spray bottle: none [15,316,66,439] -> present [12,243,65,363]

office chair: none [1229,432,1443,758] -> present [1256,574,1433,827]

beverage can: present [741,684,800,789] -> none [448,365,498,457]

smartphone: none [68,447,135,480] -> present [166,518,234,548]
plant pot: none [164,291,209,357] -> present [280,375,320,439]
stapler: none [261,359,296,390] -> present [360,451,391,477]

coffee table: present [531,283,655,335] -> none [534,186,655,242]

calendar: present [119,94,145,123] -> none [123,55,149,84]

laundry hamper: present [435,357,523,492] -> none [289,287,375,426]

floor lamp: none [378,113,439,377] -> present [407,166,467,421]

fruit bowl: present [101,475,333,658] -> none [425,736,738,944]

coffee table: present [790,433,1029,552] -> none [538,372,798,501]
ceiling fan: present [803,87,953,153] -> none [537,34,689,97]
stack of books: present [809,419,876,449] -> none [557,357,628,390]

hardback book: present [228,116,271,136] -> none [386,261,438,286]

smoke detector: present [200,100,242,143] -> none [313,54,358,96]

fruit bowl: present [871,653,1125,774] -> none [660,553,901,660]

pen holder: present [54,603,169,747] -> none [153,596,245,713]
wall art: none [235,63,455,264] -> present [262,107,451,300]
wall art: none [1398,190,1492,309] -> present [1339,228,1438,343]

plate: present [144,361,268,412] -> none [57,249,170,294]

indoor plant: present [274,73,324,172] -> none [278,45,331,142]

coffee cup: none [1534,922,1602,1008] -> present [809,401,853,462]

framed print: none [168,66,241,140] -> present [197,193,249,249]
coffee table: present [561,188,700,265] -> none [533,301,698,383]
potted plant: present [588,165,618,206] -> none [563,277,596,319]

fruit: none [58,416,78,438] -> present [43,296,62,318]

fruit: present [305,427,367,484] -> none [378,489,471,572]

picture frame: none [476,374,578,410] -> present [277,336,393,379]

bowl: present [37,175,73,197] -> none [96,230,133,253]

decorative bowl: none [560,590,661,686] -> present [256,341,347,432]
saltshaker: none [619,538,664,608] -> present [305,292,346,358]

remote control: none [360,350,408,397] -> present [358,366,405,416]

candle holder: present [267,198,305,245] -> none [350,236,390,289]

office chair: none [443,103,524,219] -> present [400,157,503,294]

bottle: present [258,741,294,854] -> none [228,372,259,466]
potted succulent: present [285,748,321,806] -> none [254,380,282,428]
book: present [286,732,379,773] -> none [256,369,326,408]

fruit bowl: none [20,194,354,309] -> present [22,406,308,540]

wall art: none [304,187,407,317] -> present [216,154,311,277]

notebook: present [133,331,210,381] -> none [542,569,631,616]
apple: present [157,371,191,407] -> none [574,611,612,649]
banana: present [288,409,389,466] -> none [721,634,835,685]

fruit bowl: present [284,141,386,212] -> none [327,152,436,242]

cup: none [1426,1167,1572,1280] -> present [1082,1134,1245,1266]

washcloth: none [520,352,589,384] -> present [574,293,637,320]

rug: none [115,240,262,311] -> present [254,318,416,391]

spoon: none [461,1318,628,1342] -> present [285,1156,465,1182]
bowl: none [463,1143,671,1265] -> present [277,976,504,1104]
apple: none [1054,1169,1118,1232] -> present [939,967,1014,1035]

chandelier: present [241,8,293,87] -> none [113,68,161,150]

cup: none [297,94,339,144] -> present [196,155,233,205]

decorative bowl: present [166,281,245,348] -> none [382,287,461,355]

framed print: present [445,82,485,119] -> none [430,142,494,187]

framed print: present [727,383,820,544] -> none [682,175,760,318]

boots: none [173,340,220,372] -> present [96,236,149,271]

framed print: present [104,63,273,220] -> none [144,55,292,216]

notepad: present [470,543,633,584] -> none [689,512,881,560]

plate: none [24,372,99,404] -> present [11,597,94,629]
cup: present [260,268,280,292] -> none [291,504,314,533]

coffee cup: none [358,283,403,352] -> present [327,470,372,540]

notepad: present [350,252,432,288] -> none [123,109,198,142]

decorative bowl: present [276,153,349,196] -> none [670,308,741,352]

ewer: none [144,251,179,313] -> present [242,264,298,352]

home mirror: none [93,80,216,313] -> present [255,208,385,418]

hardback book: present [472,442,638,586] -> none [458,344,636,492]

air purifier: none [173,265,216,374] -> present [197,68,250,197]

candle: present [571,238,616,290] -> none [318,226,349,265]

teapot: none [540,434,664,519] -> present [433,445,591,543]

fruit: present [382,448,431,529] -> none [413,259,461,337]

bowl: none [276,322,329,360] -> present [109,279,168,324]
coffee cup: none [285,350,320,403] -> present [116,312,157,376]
_ _ _ _
= EXERCISE INSTRUCTIONS =
Count how many lines in the data above hold "holder", and give that number by itself.

= PROBLEM SOLUTION =
2